Thank you.
I don't plan on going through the full extent of that, but I thought it would be useful to provide your committee with the background documents associated with what's going on in the oil sands industry right now. I will touch on a couple of them to help clarify some of these points.
As Mr. Peeling has already said--so I won't repeat many of the things that are in the first few slides of that--the Canadian oil and gas industry is a major driver in the Canadian economy today and a major contributor to government revenues through royalties, taxes, and fees.
Recently we have heard a number of comments in the media and amongst your committee and others that there is a subsidy that's being provided to our industry by the government. In response to that, we feel it's important that we reiterate the facts about what is going on, to help ensure a full understanding of that.
The first assertion we've heard, which has been covered very well by Mr. Peeling, is that the oil and gas industry pays no royalty or no tax. That couldn't be further from the truth, as you've heard. Mr. Peeling has covered that. But I did want to add one point regarding tax and royalties that he mentioned, and that is the fact that in addition to the direct tax, there is a significant amount of indirect tax that is paid through to local governments in property tax, and to the federal and provincial governments through income tax on employees and on incomes that are generated by our industry.
The Canadian Energy Research Institute recently conducted a study--which is shown on slide 3 of the package I gave you--that showed that just for the oil sands sector, for the period from 2000 to 2002, there was $123 billion that will be generated for governments of all levels--federal, provincial, and municipal. You can see the split that's associated with that.
Actually the federal government, according to that study, because of the indirect taxation, ends up getting 41% of that $123 billion. Now, lest we think that all of these benefits accrued to western Canada, the investment in the oil and gas industry this year of $40 billion will generate economic activity, employment, and taxes across the country. We have a very strong need for goods and services. In fact, Alberta buys more from Ontario and Quebec than they get. So growth in the oil sands industry is benefiting not just western Canada but, as again shown in that study by CERI, there's $155 billion in GDP that is generated to Ontario and Quebec and Atlantic Canada. Along with that, there are employment benefits, to which Mr. Peeling referred. I'll just put a number to that: there are 1.8 million person-years of jobs generated from this activity that go into Ontario and Quebec and Atlantic Canada.
Certainly the second assertion we've heard is that the oil and gas industry receives over $1.5 billion per year in subsidies directly from the government. We've addressed this assertion many times over the past few years, and it's based on an old and incorrect analysis that included many of the tax elements in a system that no longer applies. The assertion relates to tax elements that are simply, as Mr. Romanow referred to them, deductions of actual expenditures. Most of those are the Canadian exploration expense and the Canadian development expense, which are deductions of amounts that we spend on exploration, development, and drilling. Many of the elements in that number that has been thrown around are things that are just no longer there when it comes to oil sands.

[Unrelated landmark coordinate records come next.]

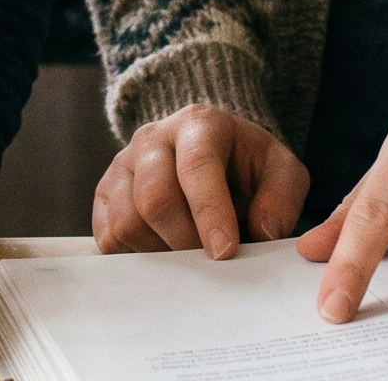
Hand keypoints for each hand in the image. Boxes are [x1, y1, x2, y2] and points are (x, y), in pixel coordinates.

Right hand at [93, 103, 310, 257]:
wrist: (212, 151)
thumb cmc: (246, 165)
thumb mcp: (280, 171)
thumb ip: (281, 198)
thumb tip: (262, 234)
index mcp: (199, 124)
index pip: (196, 166)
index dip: (209, 212)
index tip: (225, 251)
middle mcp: (153, 138)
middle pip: (155, 198)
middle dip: (185, 241)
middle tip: (210, 263)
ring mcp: (123, 163)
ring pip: (127, 220)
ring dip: (160, 251)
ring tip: (189, 256)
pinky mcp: (105, 192)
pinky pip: (107, 234)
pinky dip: (134, 255)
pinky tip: (163, 253)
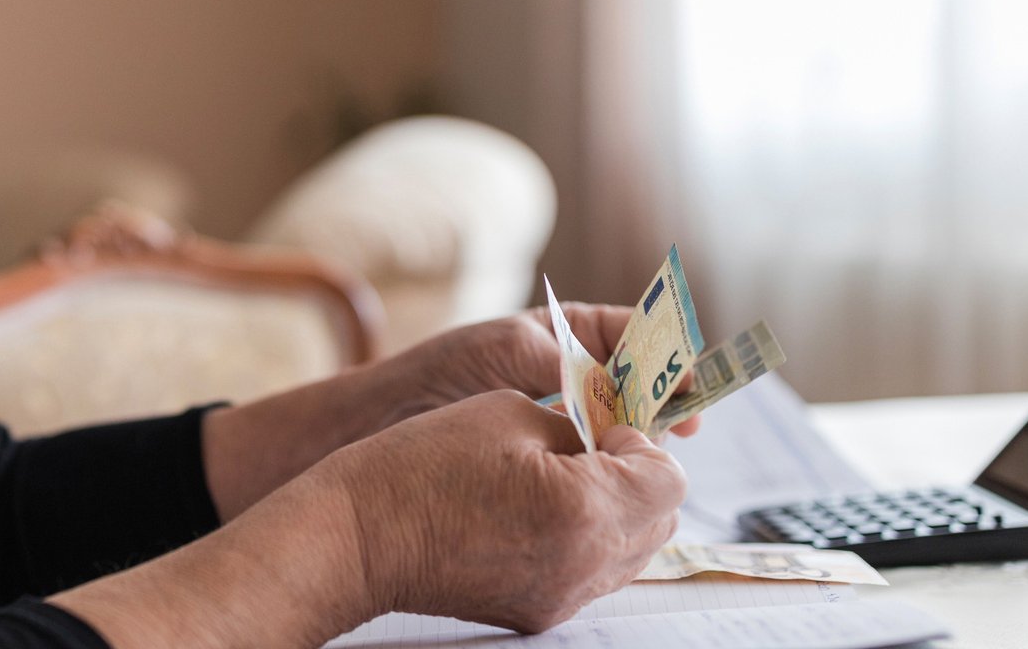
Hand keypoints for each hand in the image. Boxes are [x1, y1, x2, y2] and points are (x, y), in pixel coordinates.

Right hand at [320, 390, 686, 632]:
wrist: (358, 538)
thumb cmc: (423, 464)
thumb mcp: (511, 413)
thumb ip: (581, 427)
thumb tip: (616, 444)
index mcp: (584, 507)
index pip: (668, 479)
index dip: (643, 445)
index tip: (602, 429)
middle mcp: (584, 564)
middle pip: (663, 520)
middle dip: (639, 478)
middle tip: (589, 451)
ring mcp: (563, 596)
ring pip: (635, 552)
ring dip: (618, 511)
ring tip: (562, 482)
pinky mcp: (540, 614)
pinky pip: (595, 574)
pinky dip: (587, 540)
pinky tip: (539, 515)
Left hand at [381, 304, 703, 438]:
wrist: (387, 420)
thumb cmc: (444, 370)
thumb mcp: (507, 353)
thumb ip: (564, 366)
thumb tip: (620, 389)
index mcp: (569, 332)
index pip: (638, 335)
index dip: (669, 356)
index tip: (691, 383)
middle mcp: (575, 373)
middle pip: (641, 383)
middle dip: (665, 402)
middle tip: (685, 428)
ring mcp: (566, 417)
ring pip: (622, 425)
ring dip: (641, 438)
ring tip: (656, 455)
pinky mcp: (552, 458)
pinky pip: (594, 459)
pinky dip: (611, 467)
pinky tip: (620, 480)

For example, the resource allowance is mentioned. That resource allowance is gone as of this year. Earned depletion is mentioned as a tax feature. It is long gone, since 1990. The Syncrude remission order was mentioned. It is now gone. The investment tax credits are gone, except for of course in Atlantic Canada, where they apply to all industries.
The one that actually gets the most attention right now is the accelerated capital cost allowance, and this is where I'd like to spend the last few minutes of my time.
The accelerated capital cost allowance is not a subsidy for the oil and gas industries. As has been explained by other witnesses, it is simply the deducting of capital costs, with restrictions that apply only to the extent of the revenue generated from that mine or that project. This is applicable to the entire mining industry across Canada--from iron ore to potash to coal to diamonds--including oil sands. This has been the prescribed mechanism for deducting capital costs for the mining sector since 1974. Within the oil sands industry, it has been applying only to the oil sands projects, and it levels the playing field between oil sands mining and other mining projects across Canada.
In 1996 it was extended to include the oil sands in situ projects. Those are projects that are not mines but that extract oil from oil sands projects deeper underground. The ACCA is a deduction only of costs that are actually incurred. There has to be revenue from the project before that cost can be deducted. And for an illustration of this, I would ask you to turn to slide 7 in what I handed out. That slide is entitled “Capital Cost Deduction for Income Tax”, and it's simply a bar chart. What it tries to explain is the misconception on what accelerated capital cost allowance is.
As you can see from that chart, you get normal capital cost allowance, but only two to three years after you have spent that money in the oil sands, because you will not get production until year six on most of those projects. And you can see that in years six, seven, and eight what you really are doing is taking the deductions that would happen from year six to year twenty and moving them forward, but again, limited only to the revenue that's generated from that individual mine. So it is not a 100% writeoff of the entire capital in the first year.
Then you'll notice in years nine through seventeen on that chart, actually the deduction then is lower for the remainder of the life of the project. A lower deduction of that same $100 cost in this example means that there are higher taxes generated to governments during those later years of the project. So you can see it is a shift in timing of the same $100 deduction, but it is not a subsidy to the industry.